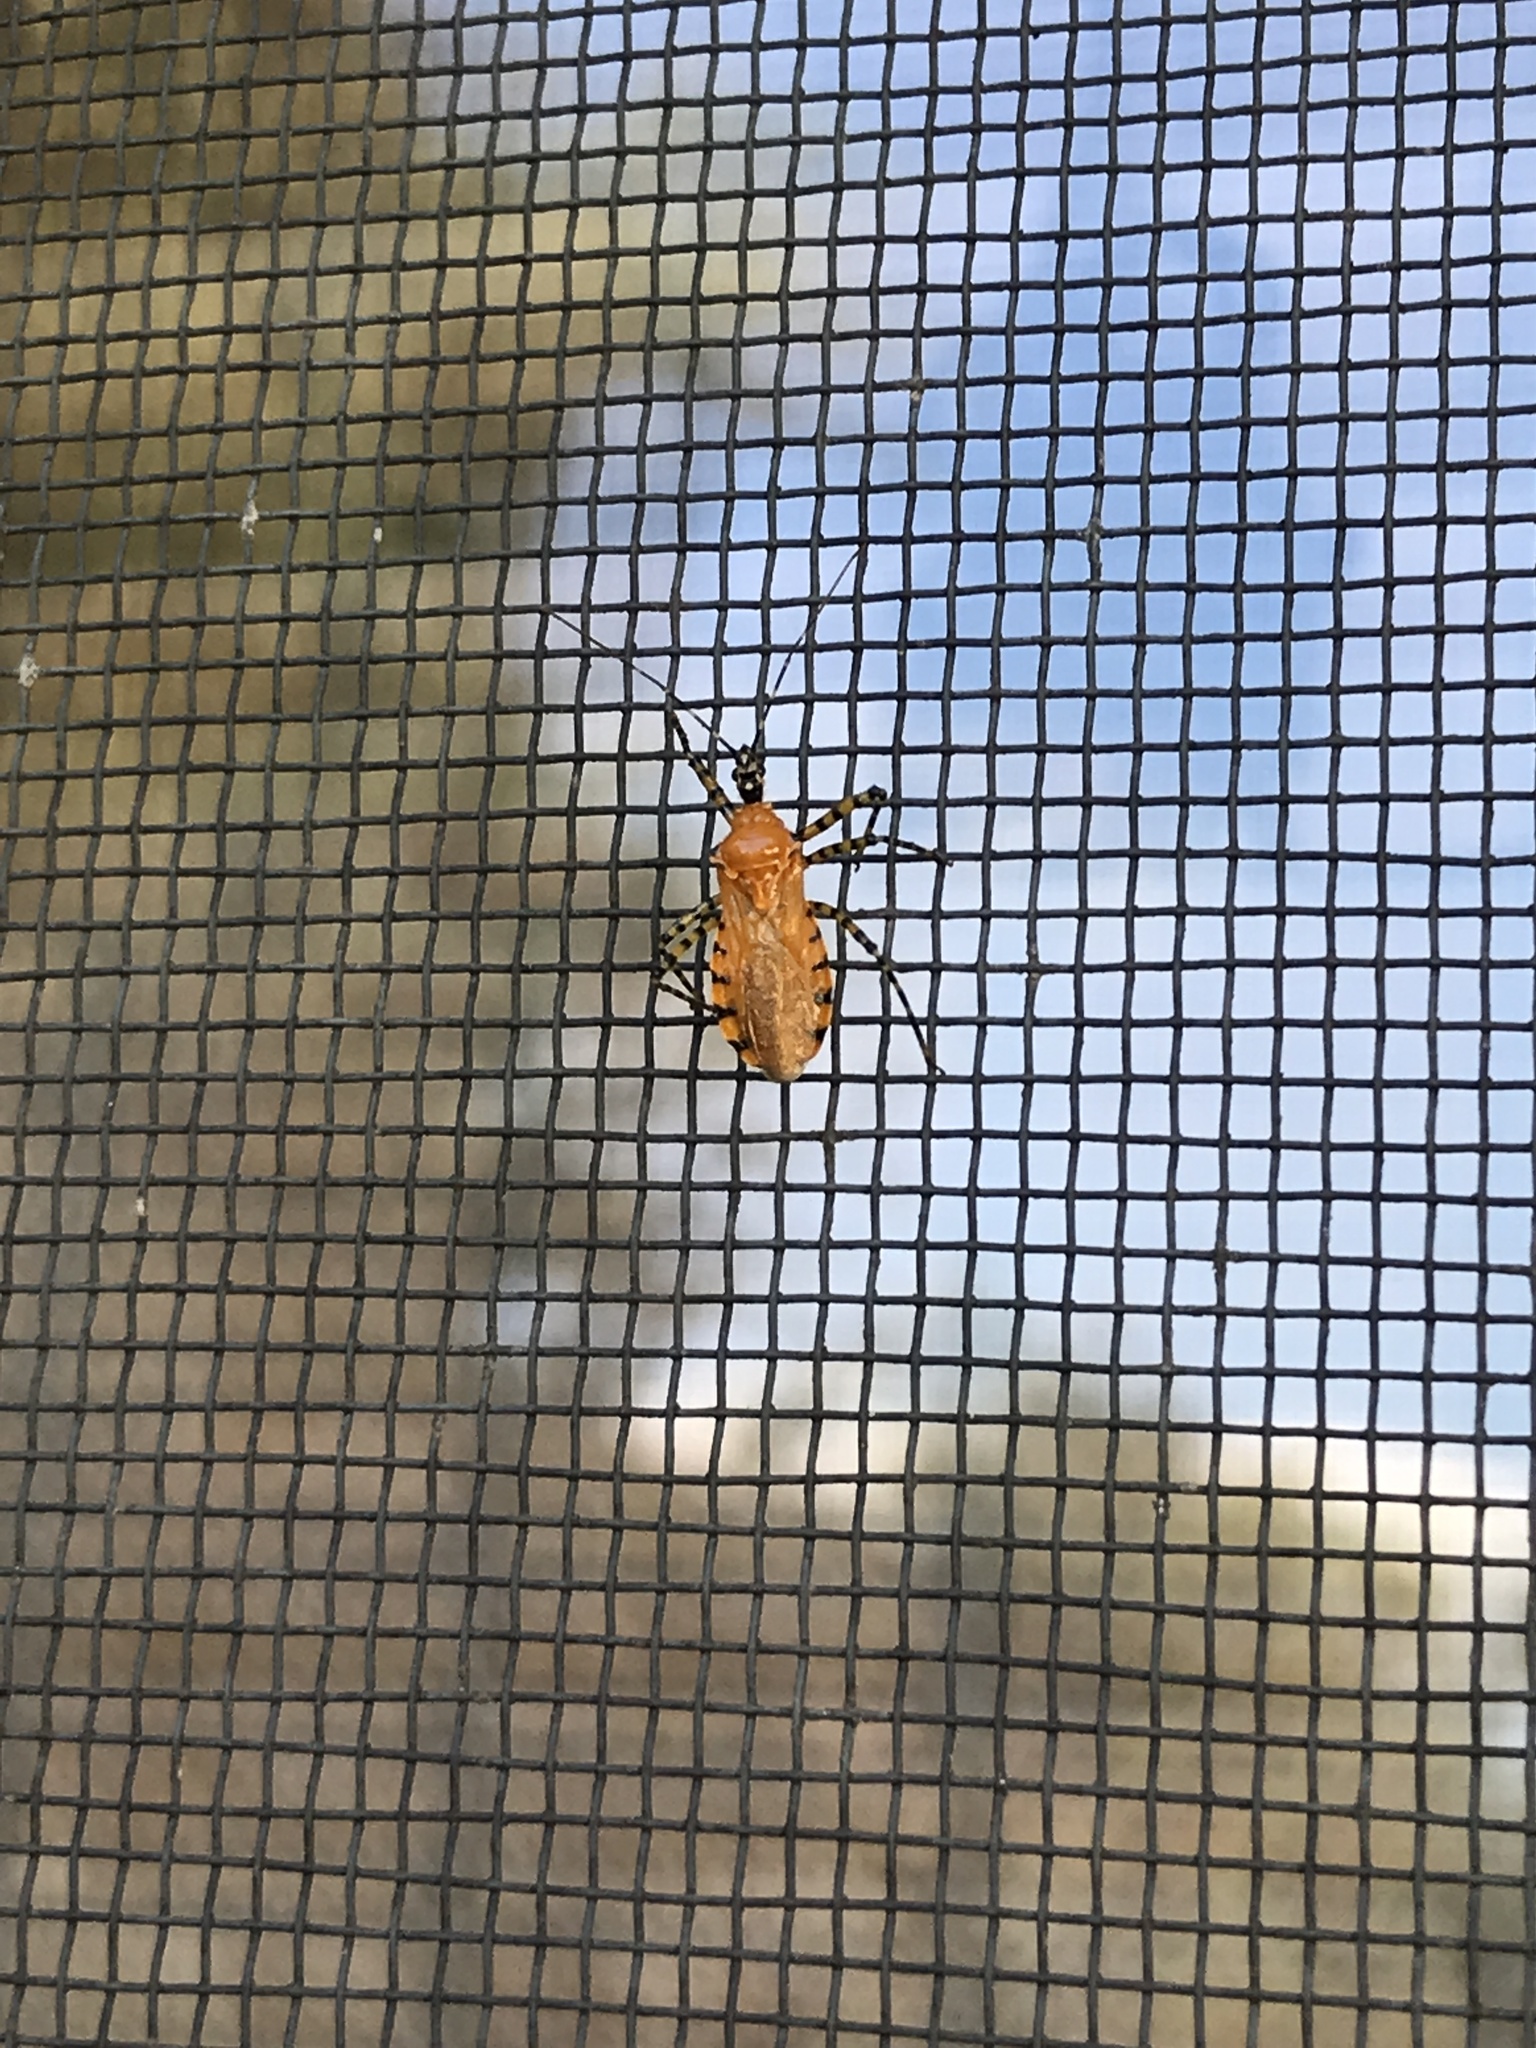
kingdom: Animalia
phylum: Arthropoda
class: Insecta
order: Hemiptera
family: Reduviidae
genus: Pselliopus
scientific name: Pselliopus barberi
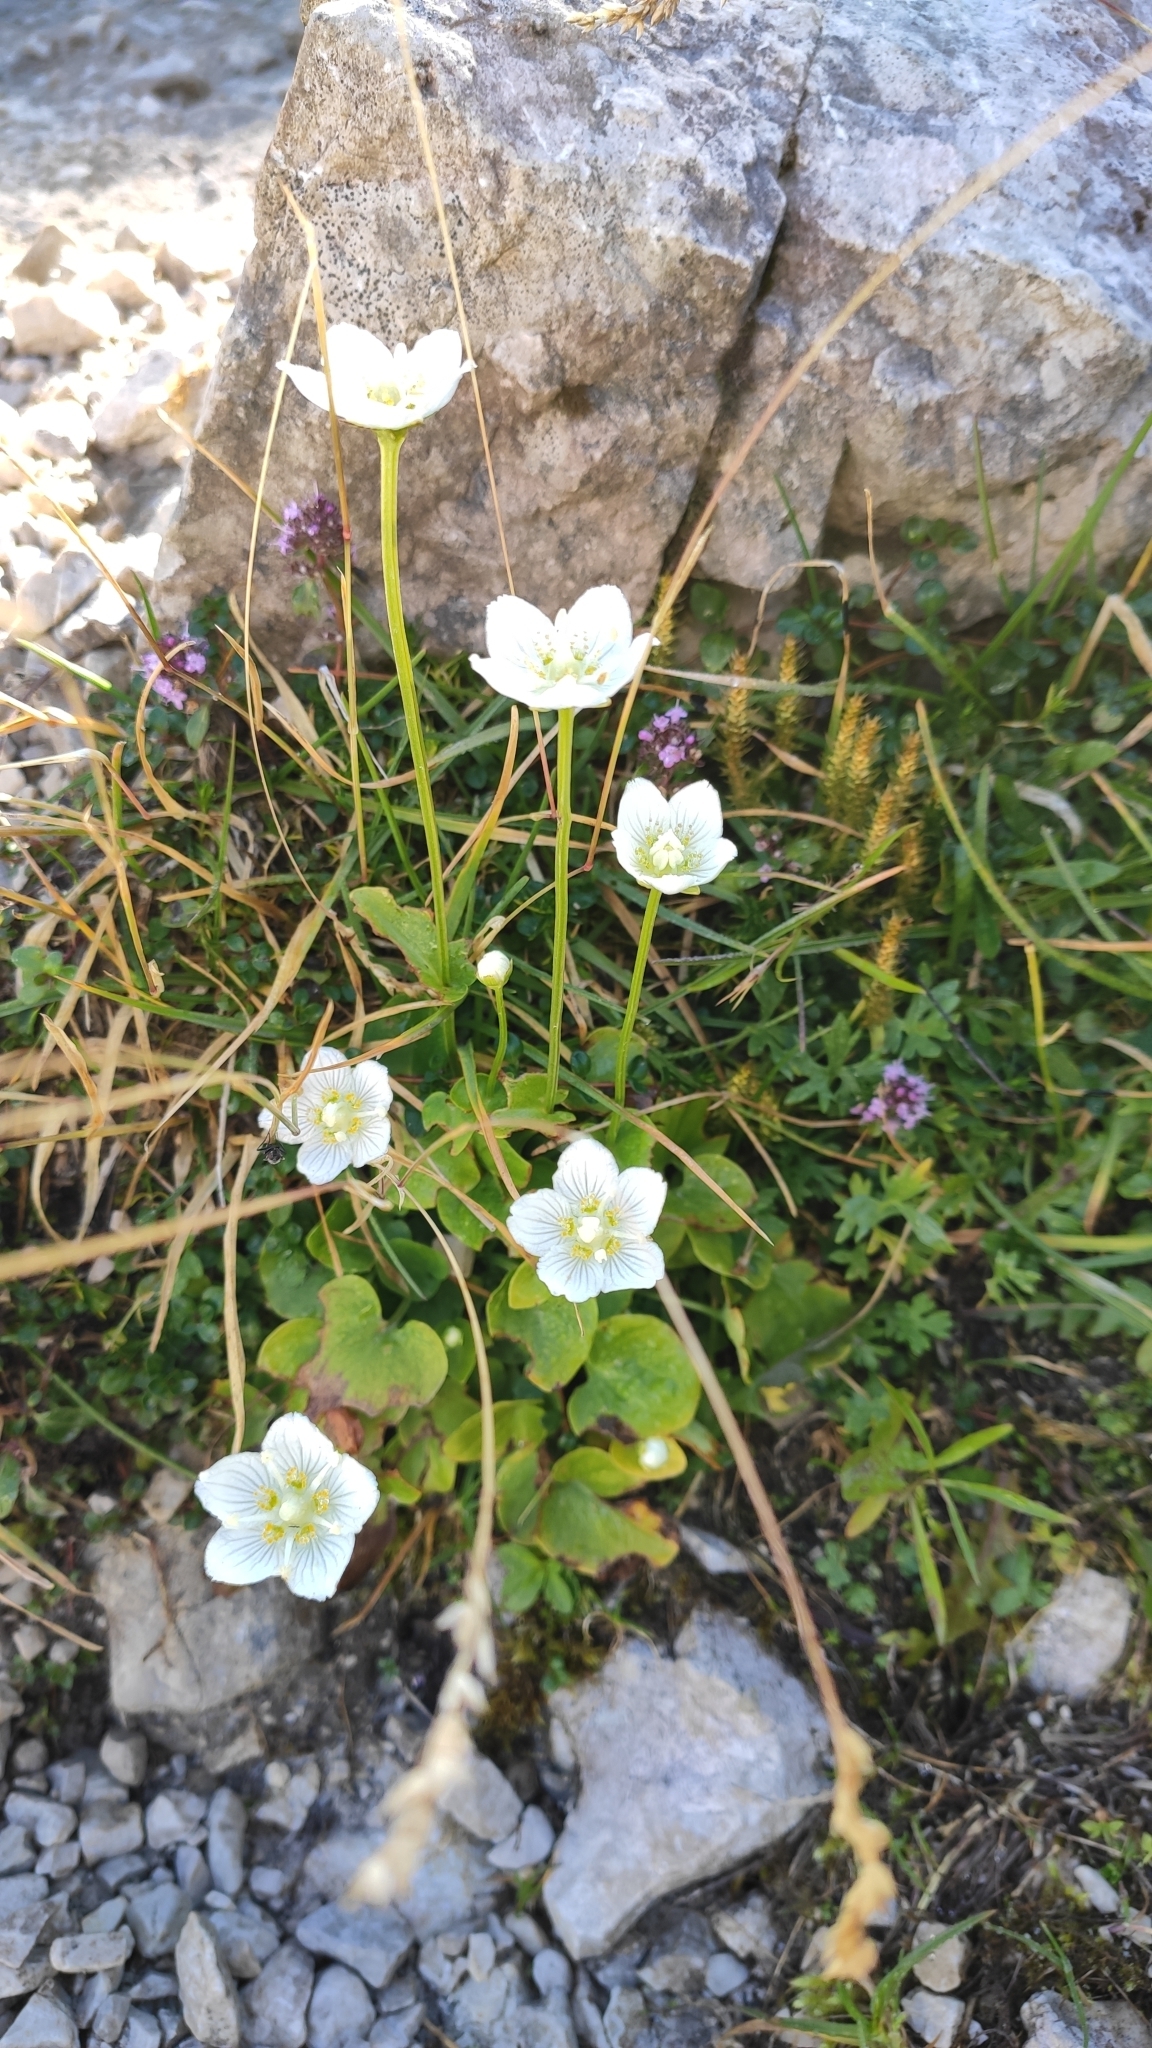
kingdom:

******

Reproduce every text line of the entries above verbatim, in the same order, and omit the pictures.

- _Solution to this exercise_
kingdom: Animalia
phylum: Arthropoda
class: Insecta
order: Hemiptera
family: Reduviidae
genus: Pselliopus
scientific name: Pselliopus barberi
kingdom:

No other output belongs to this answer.